### Your goal
Without including any picture, return the complete set of records exactly.

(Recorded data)
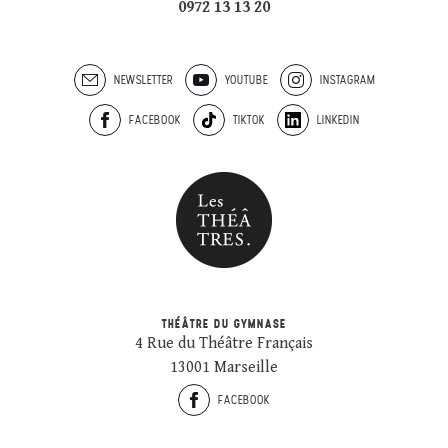
0972 13 13 20
NEWSLETTER
YOUTUBE
INSTAGRAM
FACEBOOK
TIKTOK
LINKEDIN
THÉÂTRE DU GYMNASE
4 Rue du Théâtre Français
13001 Marseille
FACEBOOK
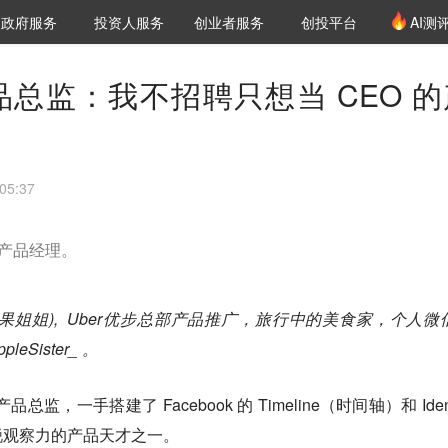
创投发布
项目推荐
核心服务
LP源计划
政府服务
投资人服务
创业者服务
创投平台
AI测
36氪Pro
VClub
VClub投资机构库
创投氪堂
城市之窗
投资机构职位推介
企业入驻
投资人认证
前产品总监：我不招聘只想当 CEO 
05:37
的产品经理。
姐姐), Uber优步总部产品推广，旅行中的美食家，个人微
leSister_ 。
 的前产品总监，一手搭建了 Facebook 的 Timeline（时间轴）和 Ident
锐观察力的产品天才之一。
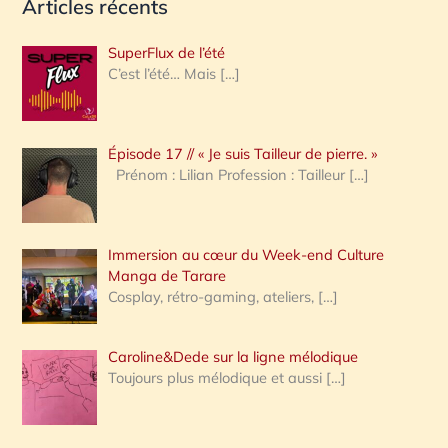
Articles récents
c
h
SuperFlux de l’été
e
C’est l’été… Mais
[…]
r
c
Épisode 17 // « Je suis Tailleur de pierre. »
h
Prénom : Lilian Profession : Tailleur
[…]
e
r
Immersion au cœur du Week-end Culture
:
Manga de Tarare
Cosplay, rétro-gaming, ateliers,
[…]
Caroline&Dede sur la ligne mélodique
Toujours plus mélodique et aussi
[…]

### Answer space
0972 13 13 20
NEWSLETTER
YOUTUBE
INSTAGRAM
FACEBOOK
TIKTOK
LINKEDIN
THÉÂTRE DU GYMNASE
4 Rue du Théâtre Français
13001 Marseille
FACEBOOK
创投发布
项目推荐
核心服务
LP源计划
政府服务
投资人服务
创业者服务
创投平台
AI测
36氪Pro
VClub
VClub投资机构库
创投氪堂
城市之窗
投资机构职位推介
企业入驻
投资人认证
前产品总监：我不招聘只想当 CEO 
05:37
的产品经理。
姐姐), Uber优步总部产品推广，旅行中的美食家，个人微
leSister_ 。
 的前产品总监，一手搭建了 Facebook 的 Timeline（时间轴）和 Ident
锐观察力的产品天才之一。
Articles récents
c
h
SuperFlux de l’été
e
C’est l’été… Mais
[…]
r
c
Épisode 17 // « Je suis Tailleur de pierre. »
h
Prénom : Lilian Profession : Tailleur
[…]
e
r
Immersion au cœur du Week-end Culture
:
Manga de Tarare
Cosplay, rétro-gaming, ateliers,
[…]
Caroline&Dede sur la ligne mélodique
Toujours plus mélodique et aussi
[…]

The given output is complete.